The Missouri Senate passed their version of the 2013 state budget, following lengthy filibusters and unusual recesses that allowed senators to rewrite certain parts of the budget (click here for more details).  The budget has been reported to the Missouri House.  The House could simply pass the Senate versions of the bills, although I don’t believe this has happened in recent memory.  More likely, the House and Senate will appoint “conference committees” to work out the differences between the House and Senate versions of the budget bills.  Some items that were funded exactly the same in both budgets are normally excluded from future changes, although these items may be changed by special motions made in both chambers.  The budget must be approved by May 11.

The Missouri House this week passed HB 1403, a bill that would address two issues in worker’s compensation and reform the Second Injury Fund.  The bill may be used as a vehicle for compromise legislation we are developing now on all three issues.  Associated Industries of Missouri is joining other business advocacy groups in a united effort to negotiate a compromise with trial attorneys, organized labor and Governor Jay Nixon’s office.  “Employees and employers benefit from the no-fault worker’s compensation system,” said Ray McCarty, president of Associated Industries of Missouri.  “Beginning in 1919, Associated Industries engaged labor and trial attorneys in negotiations that led to passage of Missouri’s first worker’s compensation law in 1925.  Recently, the worker’s compensation system in Missouri has been turned on its ear by lawsuits,” McCarty continued.

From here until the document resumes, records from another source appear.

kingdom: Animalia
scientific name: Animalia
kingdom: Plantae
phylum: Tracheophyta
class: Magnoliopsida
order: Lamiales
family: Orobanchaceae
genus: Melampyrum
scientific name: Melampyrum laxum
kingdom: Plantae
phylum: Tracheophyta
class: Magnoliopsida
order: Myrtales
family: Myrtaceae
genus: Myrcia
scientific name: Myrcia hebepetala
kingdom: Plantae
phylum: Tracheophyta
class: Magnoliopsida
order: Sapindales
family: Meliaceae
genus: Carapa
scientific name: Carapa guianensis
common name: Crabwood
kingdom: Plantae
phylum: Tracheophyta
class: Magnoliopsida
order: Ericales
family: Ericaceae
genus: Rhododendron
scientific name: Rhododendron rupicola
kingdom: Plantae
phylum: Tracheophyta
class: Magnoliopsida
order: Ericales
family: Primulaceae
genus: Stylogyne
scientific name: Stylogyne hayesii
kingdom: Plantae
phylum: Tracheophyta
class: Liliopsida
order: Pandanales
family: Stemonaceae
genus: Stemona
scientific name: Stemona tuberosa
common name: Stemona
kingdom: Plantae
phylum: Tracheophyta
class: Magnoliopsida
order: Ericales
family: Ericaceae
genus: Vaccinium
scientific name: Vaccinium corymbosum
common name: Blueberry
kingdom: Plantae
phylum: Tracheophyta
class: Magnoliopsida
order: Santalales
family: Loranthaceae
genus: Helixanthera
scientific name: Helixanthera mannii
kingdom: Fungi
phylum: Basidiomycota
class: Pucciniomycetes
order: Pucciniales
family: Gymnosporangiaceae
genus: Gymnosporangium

Occupational diseases have always been covered by worker’s compensation insurance – that is until trial attorneys got involved.  These trial attorneys victimized employers with multimillion dollar lawsuits in civil court by claiming the 2005 revision of the worker’s compensation law was not meant to cover occupational diseases.  Trial attorneys have also been filing lawsuits against fellow employees on behalf of employees injured in workplace accidents.  At the same time, the trial attorneys have expanded coverage of lifestyle conditions and non-work related injuries that cause more to be paid from the state’s bankrupt Second Injury Fund.  The Missouri legislature passed bills earlier this session that would have corrected two of these issues (co-employee liability and occupational diseases) and Governor Nixon promptly vetoed the legislation.

The bill was also heard and approved by the Senate Committee on Small Business and Insurance, after removing the Second Injury Fund provisions.  The bill is on the Senate calendar, awaiting full Senate debate.

Governor Nixon also vetoed employer supported legislation that would have updated Missouri’s law to comply with federal standards currently in place for workplace discrimination claims.  The House this week passed a bill that addresses one part of this legislation: a law that would provide protection for whistleblowers that are notifying authorities of actual wrongdoing by their employer.  Associated Industries of Missouri continues to work hard to pass this legislation and hope Governor Nixon will sign the bill if we are successful in getting it to his desk.  Amendments added in the House would apply the new whistleblower protections to all employers except state and local government.

Both the House and Senate will soon begin wo work on bills that originated in the other chamber.  The 2012 regular legislative session ends at 6:00 p.m. on May 18.